Senate Bill 5—which
completely bans 61,500 state and higher education workers from bargaining over
wages, and bans 300,000 local government workers from bargaining on health
insurance and other benefits—passed the Ohio Senate in a 17-16 vote on March 2.
Just hours earlier, the leadership of the Ohio Senate had switched people on
committee in order to get the bill out of committee.
SB 5 now moves
for debate and a vote in the House; if it passes there, it will be signed into
law by Gov. John Kasich.
The close vote
was a measure of the strength of the movement that mobilized two rallies of at least
20,000 workers and students in the space of just one week. Hundreds more
crammed into the hallways of the Senate to pressure the legislators, and more
still maintained a presence outside. At
the time of the vote, about 1,000 workers had gathered outside.
Without a doubt,
had it not been for these actions, the vote would have been much quicker and
would have not been as close.
SB 5 is designed
to weaken the power of public workers to get a good contract. The bill makes
public workers in Ohio the only workers who cannot withhold their labor; in
other words, they cannot strike. Without that basic democratic right, employers
can dictate the terms of employment, no matter how onerous, since workers are
left with little leverage to fight back. To put a nail in that coffin, the bill
also bans the use of arbitration when both sides cannot agree to what should be
in a contract.
Fire and other
emergency service workers have had the right to arbitration for as long as
there has been bargaining. All other
employees have had that right, too, when the parties agree to it. Now they will
not. In its place, the law says that city and county councils—who are the
political voice of the employer and who pick the employer representative in
bargaining and give that person direction—will have the power to impose their
decision.
Those measures
by themselves take the heart out of collective bargaining. But SB 5 goes even
further, stating that key components of a compensation package—sick leave,
health insurance and pensions—cannot be bargained at all. Further, the bill
bans automatic raises and establishes favoritism, known as “merit pay,” as the
guiding principle for compensation.
“We could show in a day or two what our real power
is”
Robert Messner,
a worker with the City of Green Fire Department who has been protesting at the
Ohio Statehouse for several days, told Liberation News the morning before the
Senate vote that he anticipates about a 15 percent cut in pay if this bill
passes.
Messner has
worked in the fire field for 14 years. When he started around 1998, the base
pay was $20,000; now it is only $25,000. He and his co-workers get no social
security benefits. He explained that he has a family he is trying to support,
and that he and his family have always been Republicans but that this attack on workers has shaken his
faith in them.
Asked what the
thought about the idea of a general strike, he said that he was for it: “We
could show in a day or two what our real power is. It would show how important
what we do is.”
Gaye Reissland told
Liberation News that even though she is not in a union, she understands how
important unions were to her family when she was growing up, and how important
unions are today for her relatives. She made a sign that exposed the role of
Koch brothers as puppet masters. It pictures Gov. Kasich as a “corporate puppet”

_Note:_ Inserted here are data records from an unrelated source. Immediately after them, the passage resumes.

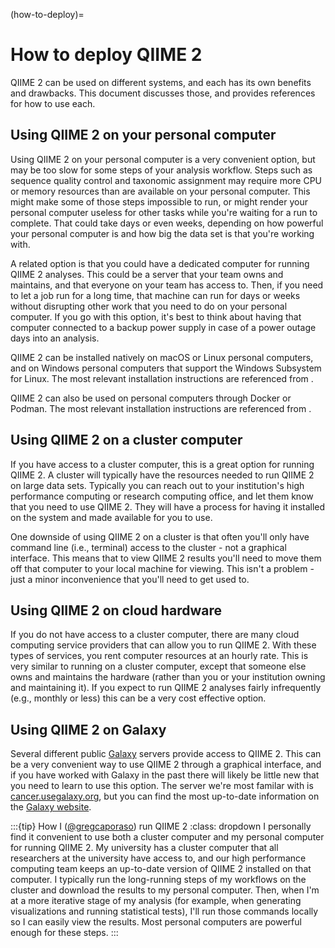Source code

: (how-to-deploy)=
# How to deploy QIIME 2
QIIME 2 can be used on different systems, and each has its own benefits and drawbacks.
This document discusses those, and provides references for how to use each.

## Using QIIME 2 on your personal computer
Using QIIME 2 on your personal computer is a very convenient option, but may be too slow for some steps of your analysis workflow.
Steps such as sequence quality control and taxonomic assignment may require more CPU or memory resources than are available on your personal computer.
This might make some of those steps impossible to run, or might render your personal computer useless for other tasks while you're waiting for a run to complete.
That could take days or even weeks, depending on how powerful your personal computer is and how big the data set is that you're working with.

A related option is that you could have a dedicated computer for running QIIME 2 analyses.
This could be a server that your team owns and maintains, and that everyone on your team has access to.
Then, if you need to let a job run for a long time, that machine can run for days or weeks without disrupting other work that you need to do on your personal computer.
If you go with this option, it's best to think about having that computer connected to a backup power supply in case of a power outage days into an analysis.

QIIME 2 can be installed natively on macOS or Linux personal computers, and on Windows personal computers that support the Windows Subsystem for Linux.
The most relevant installation instructions are referenced from [](install).

QIIME 2 can also be used on personal computers through Docker or Podman.
The most relevant installation instructions are referenced from [](install).

## Using QIIME 2 on a cluster computer
If you have access to a cluster computer, this is a great option for running QIIME 2.
A cluster will typically have the resources needed to run QIIME 2 on large data sets.
Typically you can reach out to your institution's high performance computing or research computing office, and let them know that you need to use QIIME 2.
They will have a process for having it installed on the system and made available for you to use.

One downside of using QIIME 2 on a cluster is that often you'll only have command line (i.e., terminal) access to the cluster - not a graphical interface.
This means that to view QIIME 2 results you'll need to move them off that computer to your local machine for viewing.
This isn't a problem - just a minor inconvenience that you'll need to get used to.

## Using QIIME 2 on cloud hardware
If you do not have access to a cluster computer, there are many cloud computing service providers that can allow you to run QIIME 2.
With these types of services, you rent computer resources at an hourly rate.
This is very similar to running on a cluster computer, except that someone else owns and maintains the hardware (rather than you or your institution owning and maintaining it).
If you expect to run QIIME 2 analyses fairly infrequently (e.g., monthly or less) this can be a very cost effective option.

## Using QIIME 2 on Galaxy

Several different public [Galaxy](https://galaxyproject.org/) servers provide access to QIIME 2.
This can be a very convenient way to use QIIME 2 through a graphical interface, and if you have worked with Galaxy in the past there will likely be little new that you need to learn to use this option.
The server we're most familar with is [cancer.usegalaxy.org](https://cancer.usegalaxy.org), but you can find the most up-to-date information on the [Galaxy website](https://galaxyproject.org/).

:::{tip} How I ([@gregcaporaso](https://forum.qiime2.org/u/gregcaporaso)) run QIIME 2
:class: dropdown
I  personally find it convenient to use both a cluster computer and my personal computer for running QIIME 2.
My university has a cluster computer that all researchers at the university have access to, and our high performance computing team keeps an up-to-date version of QIIME 2 installed on that computer.
I typically run the long-running steps of my workflows on the cluster and download the results to my personal computer.
Then, when I'm at a more iterative stage of my analysis (for example, when generating visualizations and running statistical tests), I'll run those commands locally so I can easily view the results.
Most personal computers are powerful enough for these steps.
:::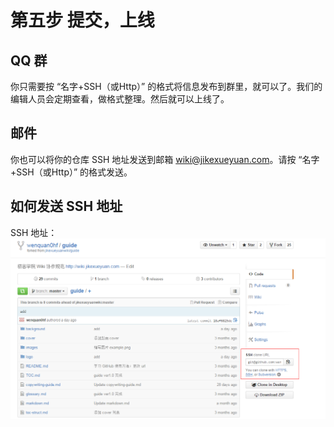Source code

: # 第五步 提交，上线

## QQ 群

你只需要按 “名字+SSH（或Http）” 的格式将信息发布到群里，就可以了。我们的编辑人员会定期查看，做格式整理。然后就可以上线了。

## 邮件

你也可以将你的仓库 SSH 地址发送到邮箱 wiki@jikexueyuan.com。请按 “名字+SSH（或Http）” 的格式发送。

## 如何发送 SSH 地址

SSH 地址：![](images/oper1.png)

saying “Pay no attention to the corporations behind the curtain” as he steps on
teachers, Teamsters, unions, quality education and more.
Privatization shows what democracy looks like to
Kasich
On Feb. 18, Gov.
Kasich signed a bill to privatize the state’s development agency. Wisconsin Gov.
Scott Walker signed a similar bill to replace the Wisconsin Department of
Commerce, and Arizona Gov. Jan Brewer signed a bill replacing the Arizona
Department of Commerce.
The bill signed
by Gov. Kasich gives initial public funding to this private agency that will be
governed by a Board that includes the governor and other members appointed by
him. The new agency will be exempt from
most state oversight laws and the public will not have the same access to
information. Development is a public function, but in Ohio it will be managed
by bankers in back rooms.
Over the next
week, the struggle to stop SB 5 will continue. Should it pass, labor leaders
have said that they will organize a movement to have it overturned in a
referendum.
A referendum
defeated a 1958 push by the right wing in Ohio to weaken labor with a “Right to
Work” (for less) law. That year, there were three right-to-work initiatives on
ballots around the country and all of them were defeated. The deceptively named
right-to-work laws weaken unions by making union membership and dues optional.
A ballot
initiative today will be just as important to win, but harder to do so since
the number of union members is much lower.